- Born: 1990 or 1991 (age 34–35)
- Education: Johns Hopkins University (BS); University of California, Berkeley (PhD);
- Occupation: Chief technology officer
- Employer: Mammoth Biosciences
- Relatives: Nathan Chen (brother)

= Janice Chen =

US biotech entrepreneur

Janice Chen is the co-founder and chief technology officer of Mammoth Biosciences, a Brisbane, California-based company, founded in 2018, that is developing diagnostic tests using CRISPR. She received her B.S. degree from Johns Hopkins University and her Ph.D. in Molecular and Cell Biology. from the University of California, Berkeley, where she worked in the lab of CRISPR pioneer Jennifer Doudna.

== Awards and honors ==
Along with two of her co-founders at Mammoth Biosciences, Chen was named to the 2019 Forbes 30 Under 30 Healthcare list and 2020 Business Insider's 30 Under 40 in Healthcare. She was also selected to the 2020 Endpoints Top 20 Women in Biopharma, and 35 Innovators Under 35 in MIT Technology Review in 2021.

==Personal life==
Chen grew up in Salt Lake City, Utah, and is one of five siblings. Her youngest brother is Olympic figure skater Nathan Chen. Their parents had immigrated to the United States from China in 1988. Chen competed in chess tournaments, where she was often the youngest and the only female. She discovered her love of science at her father's biotech business in Utah.
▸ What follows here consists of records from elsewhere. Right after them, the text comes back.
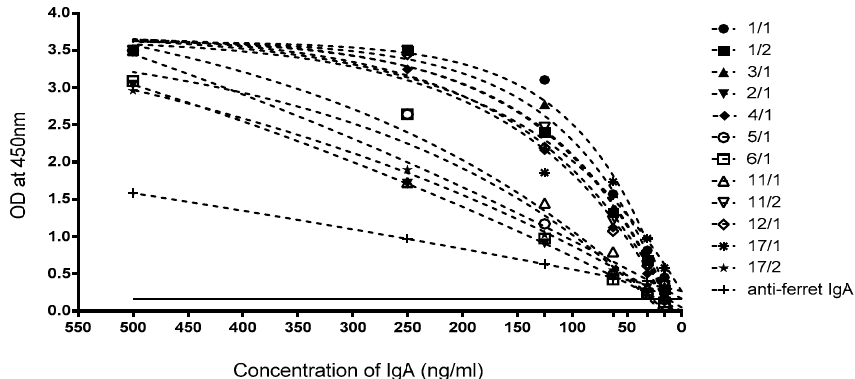
Figure 3. Titration of badger sIgA and recognition by anti-badger IgA monoclonals. Dashed lines show the fits to the data as one phase exponential decay curves (GraphPad Prism version 6.04 for Windows, GraphPad Software, La Jolla, CA, USA, www.graphpad.com). The goodness of fit (R 2 ) for these curves varied from 0.9482 (17 / 1) to 0.9999 (2 / 1). The solid line represents the background OD, (without the purified IgA), plus twice the standard deviation.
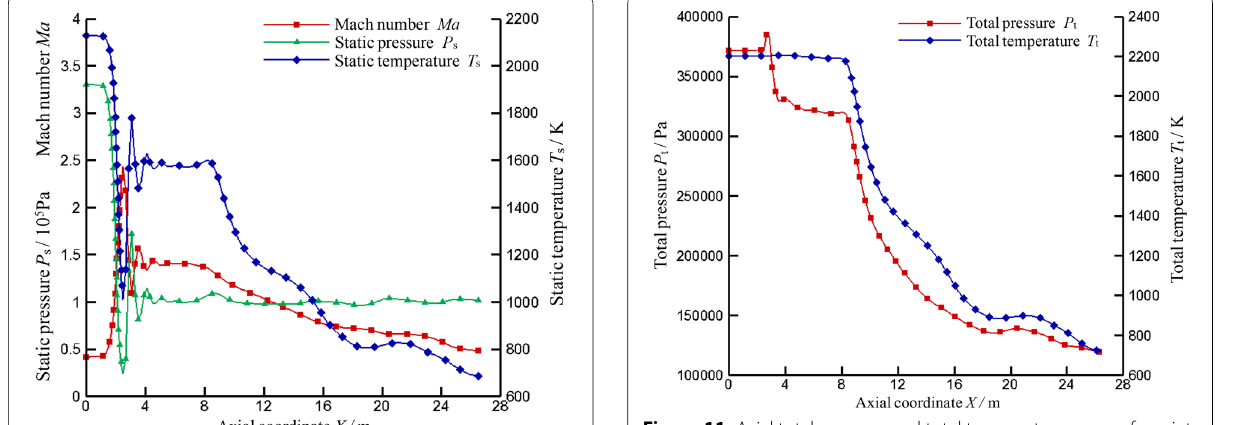
Figure 11 Axial total pressure and total temperature curve of gas jet from the aircraft engine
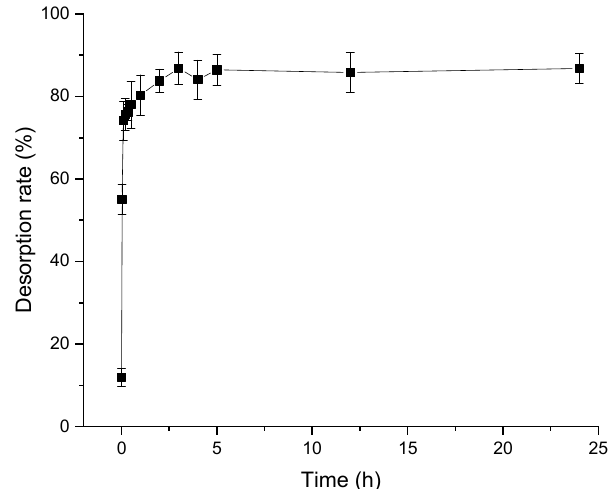
Figure 3. Static desorption kinetic curve of D101 resin (3 g) adsorbing polyphenols from distiller’s grains with 60% ethanol as eluent under the condition of 30 °C at 120 rpm for 24 h. Vertical bars represent the standard deviation of each value.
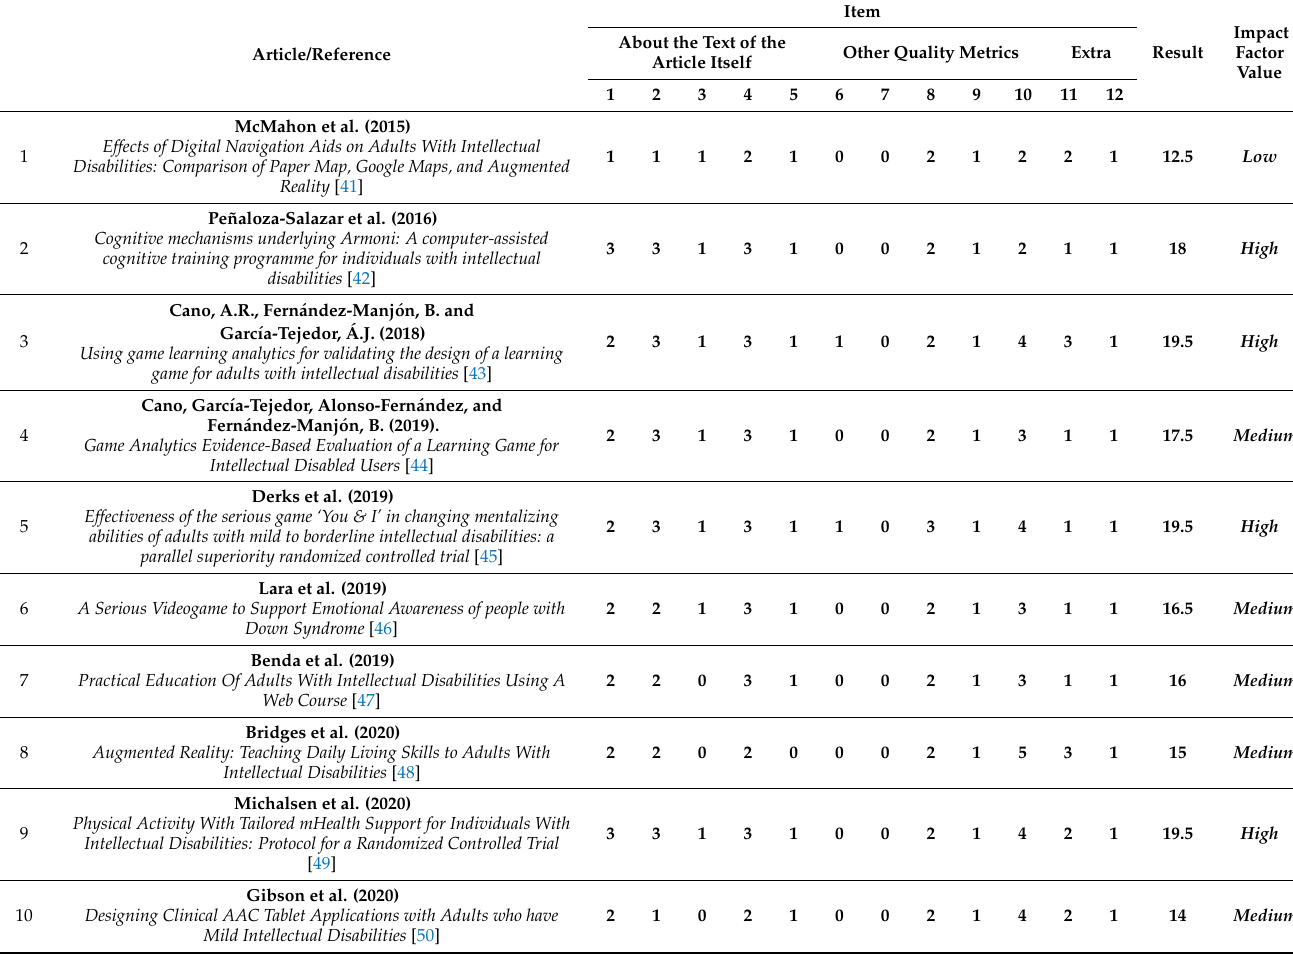
Table 4. Quality analysis of selected articles including executive and cognitive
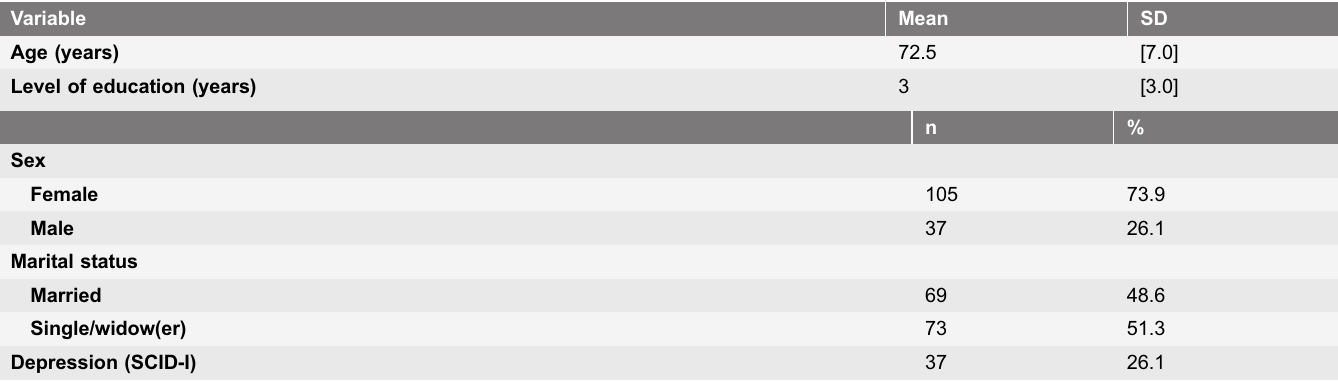
Table 1. Characteristics of the study participants (N 5 142).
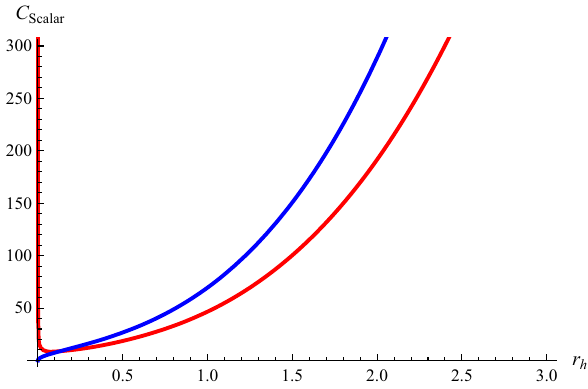
Fig. 3 C Vector - r h curve. The blue and red lines are correspond to the standard and the modified heat capacities of the spinning dilaton black hole, respectively. We set Λ = 1 ,α = 10 − 2 , j = 3 , ¯ h = J = m =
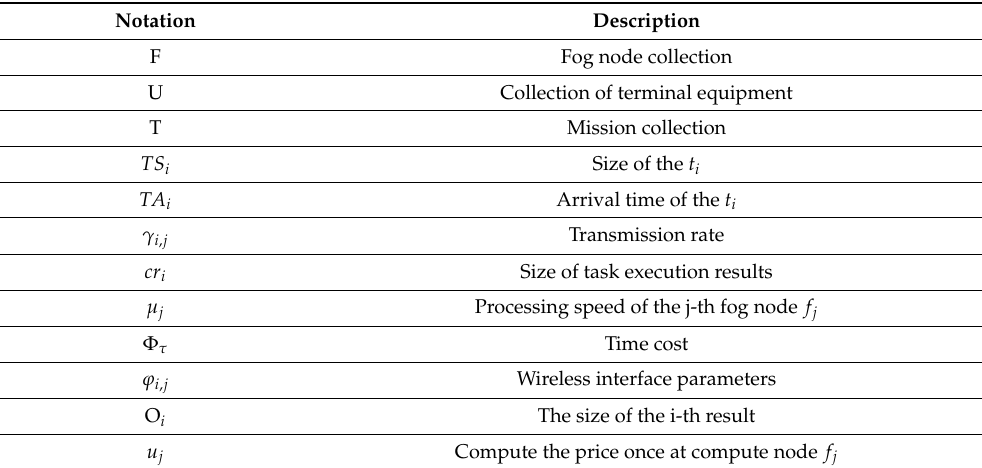
Table 1 explains the notation of the mathematical model. Table 1. Mathematical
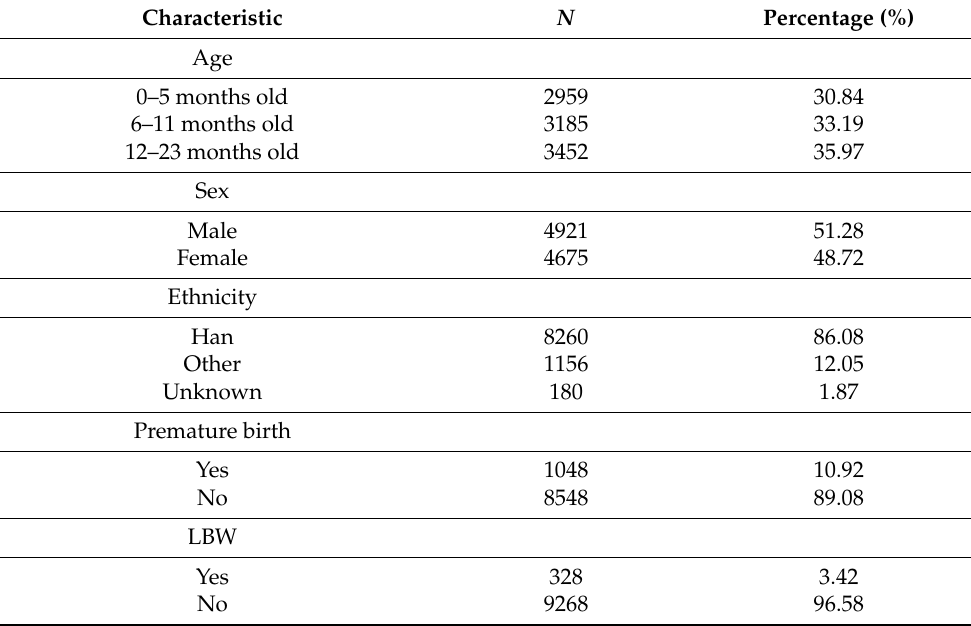
Table 1. Sample status of infants and young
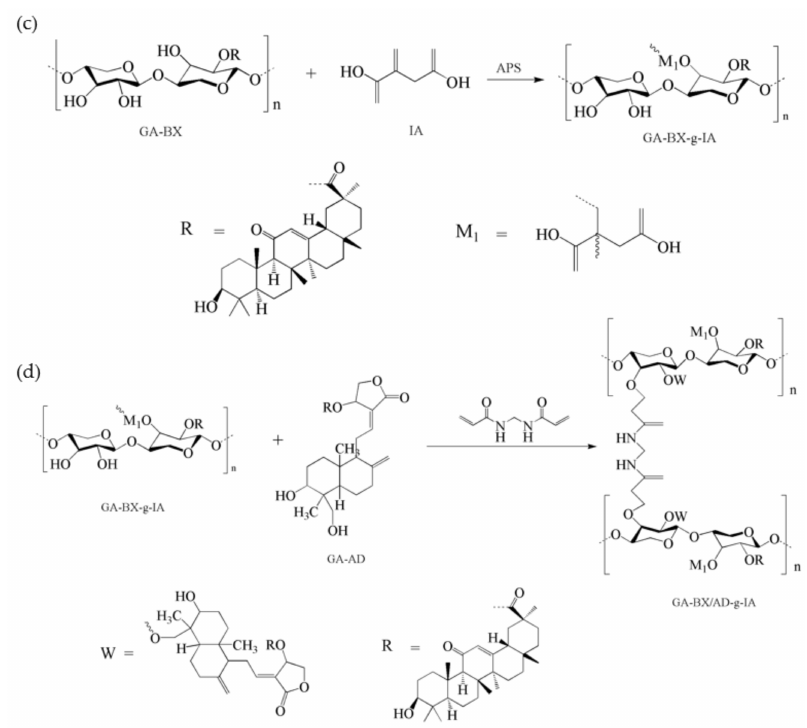
Figure 1. ( a ) The reaction mechanism of glycyrrhetinic acid chloride. ( b ) The reaction mechanism of GA- BX/AD. ( c ) The reaction mechanism of GA-BX-g-IA. ( d ) The reaction mechanism of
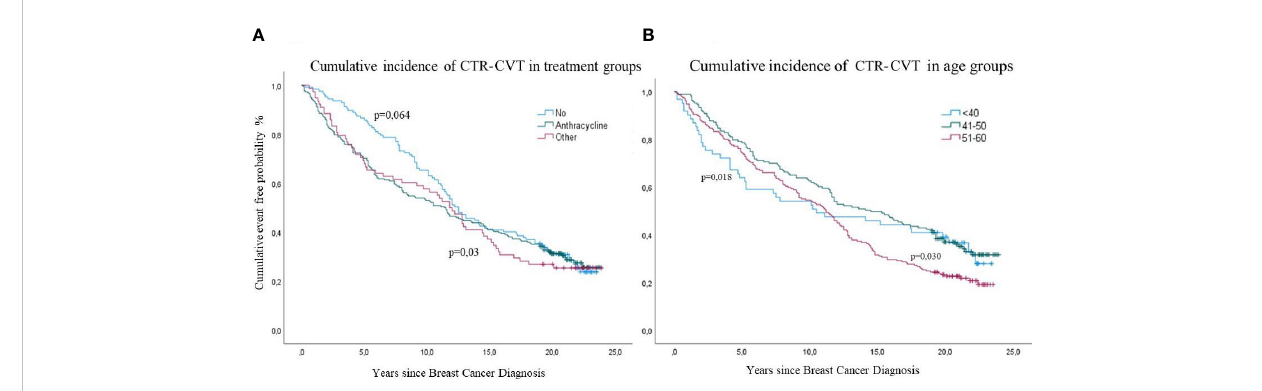
FIGURE 5 Cumulative incidence of cancer therapy-related cardiovascular toxicity (CTR-CVT) after breast cancer (BC) by years since diagnosis, with death as a competing risk, in 433 patients with lymph node-positive early breast cancer at diagnosis in the Southeast Healthcare Region, Sweden, January 1, 1998, to December 31, 2002. (A) (Left panel): Cumulative incidence of four CTR-CVT events by treatment group, analyzed with Log Rank (p=0,03) for all, and Breslow (p=0,06) for the no Chemo group. (B) (Right panel): Cumulative incidence of CTR-CVT by age group, analyzed with Log Rank (p=0,018) for all age groups and Tarone-Ware (p=0,030) for the latest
In 2017, Chen and fellow Berkeley classmate and researcher Lucas Harrington, along with their doctoral advisor, Nobel laureate and Berkeley professor Jennifer Doudna, founded Mammoth Biosciences, a biotech company in San Francisco's Dogpatch neighborhood. In September 2021, Mammoth—now in a state-of-the-art facility in Brisbane, California—completed its seventh round of funding, raising US$195 million at a valuation of over US$1 billion.